--- YOUR INSTRUCTIONS ---
Please copy exactly the lines from the first in the records through the line that contains "device through the school at", but not the pictures.

--- DATASET RECORDS ---
+===+

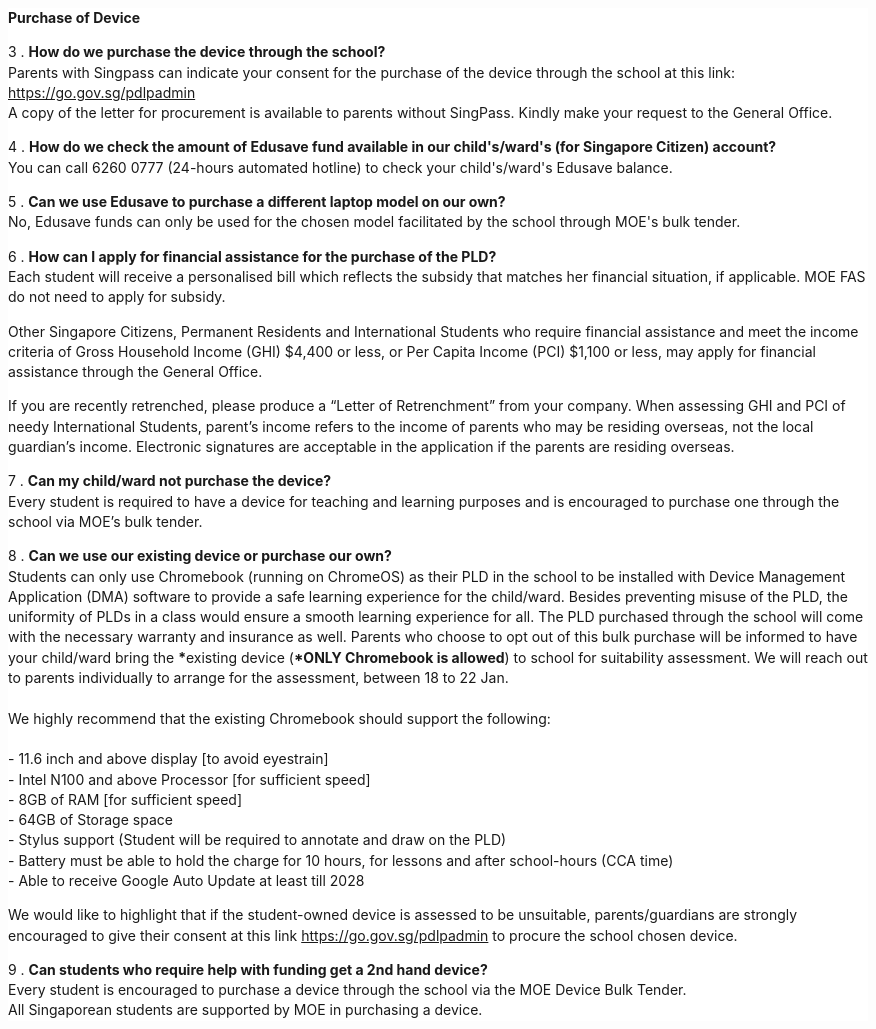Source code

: <p><strong>Purchase of Device</strong>
</p>
<p>3 . <strong>How do&nbsp;we&nbsp;purchase&nbsp;the&nbsp;device&nbsp;through&nbsp;the&nbsp;school?</strong>
<br>Parents with Singpass can indicate your consent for the purchase of the
device through the school at this link: <a href="https://go.gov.sg/pdlpadmin" rel="noopener noreferrer nofollow" target="_blank">https://go.gov.sg/pdlpadmin</a> 
<br>A copy of the letter for procurement is available to parents without SingPass.
Kindly make your request to the General Office.</p>
<p>4 . <strong>How do we check the amount of Edusave fund available in our child's/ward's (for Singapore Citizen) account?</strong> 
<br>You can call 6260 0777 (24-hours automated hotline) to check your child's/ward's
Edusave balance.</p>
<p>5 . <strong>Can we use Edusave to purchase a different laptop model on our own?</strong> 
<br>No, Edusave funds can only be used for the chosen model facilitated by
the school through MOE's bulk tender.</p>
<p>6 . <strong>How can I apply for financial assistance for the purchase of the PLD?</strong>
<br>Each student will receive a personalised bill which reflects the subsidy
that matches her financial situation, if applicable. MOE FAS do not need
to apply for subsidy.</p>
<p>Other Singapore Citizens, Permanent Residents and International Students
who require financial assistance and meet the income criteria of Gross
Household Income (GHI) $4,400 or less, or Per Capita Income (PCI) $1,100
or less, may apply for financial assistance through the General Office.</p>
<p>If you are recently retrenched, please produce a “Letter of Retrenchment”
from your company. When assessing GHI and PCI of needy International Students,
parent’s income refers to the income of parents who may be residing overseas,
not the local guardian’s income. Electronic signatures are acceptable in
the application if the parents are residing overseas.</p>
<p>7 . <strong>Can my child/ward not purchase the device?</strong> 
<br>Every student is required to have a device for teaching and learning purposes
and is encouraged to purchase one through the school via MOE’s bulk tender.</p>
<p>8 . <strong>Can we use our existing device or purchase our own?</strong>
<br>Students can only use Chromebook (running on ChromeOS) as their PLD in
the school to be installed with Device Management Application (DMA) software
to provide a safe learning experience for the child/ward. Besides preventing
misuse of the PLD, the uniformity of PLDs in a class would ensure a smooth
learning experience for all. The PLD purchased through the school will
come with the necessary warranty and insurance as well. Parents who choose
to opt out of this bulk purchase will be informed to have your child/ward
bring the <strong>*</strong>existing device (<strong>*ONLY Chromebook is allowed</strong>)
to school for suitability assessment. We will reach out to parents individually
to arrange for the assessment, between 18 to 22 Jan.
<br>
<br>We highly recommend that the existing Chromebook should support the following:
<br>
<br>- 11.6 inch and above display [to avoid eyestrain]
<br>- Intel N100 and above Processor [for sufficient speed]
<br>- 8GB of RAM [for sufficient speed]
<br>- 64GB of Storage space
<br>- Stylus support (Student will be required to annotate and draw on the
PLD)
<br>- Battery must be able to hold the charge for 10 hours, for lessons and
after school-hours (CCA time)
<br>- Able to receive Google Auto Update at least till 2028</p>
<p>We would like to highlight that if the student-owned device is assessed
to be unsuitable, parents/guardians are strongly encouraged to give their
consent at this link <a href="https://go.gov.sg/pdlpadmin" rel="noopener noreferrer nofollow" target="_blank">https://go.gov.sg/pdlpadmin</a> to procure
the school chosen device.</p>
<p>9 . <strong>Can students who require help with funding get a 2nd hand device?</strong>
<br>Every student is encouraged to purchase a device through the school via
the MOE Device Bulk Tender.
<br>All Singaporean students are supported by MOE in purchasing a device.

+===+

--- RESPONSE TO THE EXERCISE ---
Source code

: <p><strong>Purchase of Device</strong>
</p>
<p>3 . <strong>How do&nbsp;we&nbsp;purchase&nbsp;the&nbsp;device&nbsp;through&nbsp;the&nbsp;school?</strong>
<br>Parents with Singpass can indicate your consent for the purchase of the
device through the school at this link: <a href="https://go.gov.sg/pdlpadmin" rel="noopener noreferrer nofollow" target="_blank">https://go.gov.sg/pdlpadmin</a> 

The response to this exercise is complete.